You are viewing a plain text version of this content. The canonical link for it is here.
Posted to solr-user@lucene.apache.org by Adam Estrada <es...@gmail.com> on 2011/06/17 21:26:04 UTC

REGEX Proper Usage?

All,

I am having trouble getting my regex pattern to work properly. I have tried
PatternReplaceFilterFactory after the standard tokenizer

<filter class="solr.PatternReplaceFilterFactory" pattern="([^a-z0-9])"
replacement=" " replace="all"/>

and PatternReplaceCharFilterFactory before it.

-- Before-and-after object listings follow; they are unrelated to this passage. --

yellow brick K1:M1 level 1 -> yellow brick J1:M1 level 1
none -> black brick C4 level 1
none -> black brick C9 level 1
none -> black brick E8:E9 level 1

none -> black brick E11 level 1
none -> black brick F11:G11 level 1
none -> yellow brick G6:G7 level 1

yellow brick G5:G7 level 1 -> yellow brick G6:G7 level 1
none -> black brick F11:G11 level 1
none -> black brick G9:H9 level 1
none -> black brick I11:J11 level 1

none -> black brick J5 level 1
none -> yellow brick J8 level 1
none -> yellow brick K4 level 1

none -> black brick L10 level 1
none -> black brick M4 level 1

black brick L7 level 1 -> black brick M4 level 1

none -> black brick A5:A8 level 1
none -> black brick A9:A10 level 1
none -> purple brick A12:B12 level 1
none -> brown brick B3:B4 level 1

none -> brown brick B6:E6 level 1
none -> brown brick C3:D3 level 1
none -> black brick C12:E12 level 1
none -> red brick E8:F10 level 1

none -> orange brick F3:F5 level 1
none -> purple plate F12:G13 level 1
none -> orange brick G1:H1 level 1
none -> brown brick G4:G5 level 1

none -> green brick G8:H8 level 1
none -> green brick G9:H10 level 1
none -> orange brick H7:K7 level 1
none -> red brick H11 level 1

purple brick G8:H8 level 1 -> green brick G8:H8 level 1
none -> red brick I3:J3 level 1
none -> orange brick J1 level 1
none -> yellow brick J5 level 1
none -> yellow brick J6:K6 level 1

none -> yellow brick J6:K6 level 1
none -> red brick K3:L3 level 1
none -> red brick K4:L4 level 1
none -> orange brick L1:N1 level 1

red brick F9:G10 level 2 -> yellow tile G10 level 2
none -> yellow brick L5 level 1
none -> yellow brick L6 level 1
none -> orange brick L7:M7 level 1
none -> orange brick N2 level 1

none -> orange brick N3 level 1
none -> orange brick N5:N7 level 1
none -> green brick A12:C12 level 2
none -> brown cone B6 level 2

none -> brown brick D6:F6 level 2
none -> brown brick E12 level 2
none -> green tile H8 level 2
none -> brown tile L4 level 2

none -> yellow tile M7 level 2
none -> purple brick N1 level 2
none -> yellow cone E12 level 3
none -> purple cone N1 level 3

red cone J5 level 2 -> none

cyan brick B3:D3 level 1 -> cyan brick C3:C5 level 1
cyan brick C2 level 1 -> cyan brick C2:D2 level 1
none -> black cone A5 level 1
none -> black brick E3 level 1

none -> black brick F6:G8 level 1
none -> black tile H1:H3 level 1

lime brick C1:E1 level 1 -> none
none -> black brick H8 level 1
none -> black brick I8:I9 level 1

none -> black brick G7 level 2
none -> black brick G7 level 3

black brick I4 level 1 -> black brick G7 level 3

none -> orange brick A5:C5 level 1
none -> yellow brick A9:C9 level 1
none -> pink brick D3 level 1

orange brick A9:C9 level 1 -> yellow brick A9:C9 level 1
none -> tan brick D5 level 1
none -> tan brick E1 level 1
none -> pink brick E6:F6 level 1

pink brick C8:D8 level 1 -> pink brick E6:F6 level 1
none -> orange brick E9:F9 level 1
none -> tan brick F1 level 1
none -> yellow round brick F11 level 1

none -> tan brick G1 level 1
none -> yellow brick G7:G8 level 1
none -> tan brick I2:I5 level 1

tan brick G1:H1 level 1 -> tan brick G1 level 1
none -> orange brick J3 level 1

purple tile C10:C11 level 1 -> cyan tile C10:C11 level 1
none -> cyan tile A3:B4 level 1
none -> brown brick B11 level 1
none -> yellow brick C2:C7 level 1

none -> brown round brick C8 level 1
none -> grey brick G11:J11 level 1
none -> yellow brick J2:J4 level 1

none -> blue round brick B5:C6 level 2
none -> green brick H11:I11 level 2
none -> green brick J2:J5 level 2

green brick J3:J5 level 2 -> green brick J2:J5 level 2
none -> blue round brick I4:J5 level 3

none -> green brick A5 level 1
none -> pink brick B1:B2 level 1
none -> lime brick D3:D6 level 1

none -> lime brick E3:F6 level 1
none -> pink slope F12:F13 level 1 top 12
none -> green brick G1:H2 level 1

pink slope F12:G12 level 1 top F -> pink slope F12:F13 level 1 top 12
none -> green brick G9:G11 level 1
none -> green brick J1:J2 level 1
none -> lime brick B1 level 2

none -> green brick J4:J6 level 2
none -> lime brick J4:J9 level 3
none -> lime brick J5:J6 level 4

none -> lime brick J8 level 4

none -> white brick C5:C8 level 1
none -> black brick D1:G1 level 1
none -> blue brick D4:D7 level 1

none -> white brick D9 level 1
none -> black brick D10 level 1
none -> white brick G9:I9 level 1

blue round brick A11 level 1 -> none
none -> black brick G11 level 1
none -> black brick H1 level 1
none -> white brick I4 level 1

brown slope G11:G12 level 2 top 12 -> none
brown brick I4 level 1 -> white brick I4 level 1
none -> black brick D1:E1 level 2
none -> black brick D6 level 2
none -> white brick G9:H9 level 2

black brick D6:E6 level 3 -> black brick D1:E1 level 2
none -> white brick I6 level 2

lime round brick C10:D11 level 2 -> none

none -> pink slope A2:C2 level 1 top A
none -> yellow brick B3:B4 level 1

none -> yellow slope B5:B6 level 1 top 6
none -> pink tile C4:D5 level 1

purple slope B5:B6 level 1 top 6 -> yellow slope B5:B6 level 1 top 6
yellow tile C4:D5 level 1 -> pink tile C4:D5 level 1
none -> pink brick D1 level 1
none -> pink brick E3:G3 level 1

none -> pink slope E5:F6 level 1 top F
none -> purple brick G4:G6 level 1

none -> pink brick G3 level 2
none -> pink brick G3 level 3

<charFilter class="solr.PatternReplaceCharFilterFactory"
pattern="([^a-zA-Z0-9])" replacement=" " replace="all"/>

It looks like this should work to remove everything except letters and
numbers.

        <charFilter class="solr.HTMLStripCharFilterFactory"/>
        <filter class="solr.ASCIIFoldingFilterFactory"/>
        <tokenizer class="solr.StandardTokenizerFactory"/>
        <filter class="solr.LowerCaseFilterFactory"/>

        <filter class="solr.StopFilterFactory"
                ignoreCase="true"
                words="stopwords_en.txt"
                enablePositionIncrements="true"
                />
        <filter class="solr.LengthFilterFactory" min="2" max="999"/>
        <filter class="solr.PatternReplaceFilterFactory"
pattern="([^a-z0-9])" replacement=" " replace="all"/>

I am left with quite a few facet items like this

<int name="_ view">1443</int>
<int name="view _">1599</int>

Can anyone suggest what may be going on here? I have verified that my regex
works properly here http://www.fileformat.info/tool/regex.htm

Adam

Re: REGEX Proper Usage?

Posted by Dave Searle <da...@magicalia.com>.
Maybe try ([^a-z0-9]+)

Sent by CarrierPigeon

On 17 Jun 2011, at 20:26, Adam Estrada <es...@gmail.com> wrote:

> All,
> 
> I am having trouble getting my regex pattern to work properly. I have tried
> PatternReplaceFilterFactory after the standard tokenizer
> 
> <filter class="solr.PatternReplaceFilterFactory" pattern="([^a-z0-9])"
> replacement=" " replace="all"/>
> 
> and PatternReplaceCharFilterFactory before it.
> 
> <charFilter class="solr.PatternReplaceCharFilterFactory"
> pattern="([^a-zA-Z0-9])" replacement=" " replace="all"/>
> 
> It looks like this should work to remove everything except letters and
> numbers.
> 
>        <charFilter class="solr.HTMLStripCharFilterFactory"/>
>        <filter class="solr.ASCIIFoldingFilterFactory"/>
>        <tokenizer class="solr.StandardTokenizerFactory"/>
>        <filter class="solr.LowerCaseFilterFactory"/>
> 
>        <filter class="solr.StopFilterFactory"
>                ignoreCase="true"
>                words="stopwords_en.txt"
>                enablePositionIncrements="true"
>                />
>        <filter class="solr.LengthFilterFactory" min="2" max="999"/>
>        <filter class="solr.PatternReplaceFilterFactory"
> pattern="([^a-z0-9])" replacement=" " replace="all"/>
> 
> I am left with quite a few facet items like this
> 
> <int name="_ view">1443</int>
> <int name="view _">1599</int>
> 
> Can anyone suggest what may be going on here? I have verified that my regex
> works properly here http://www.fileformat.info/tool/regex.htm
> 
> Adam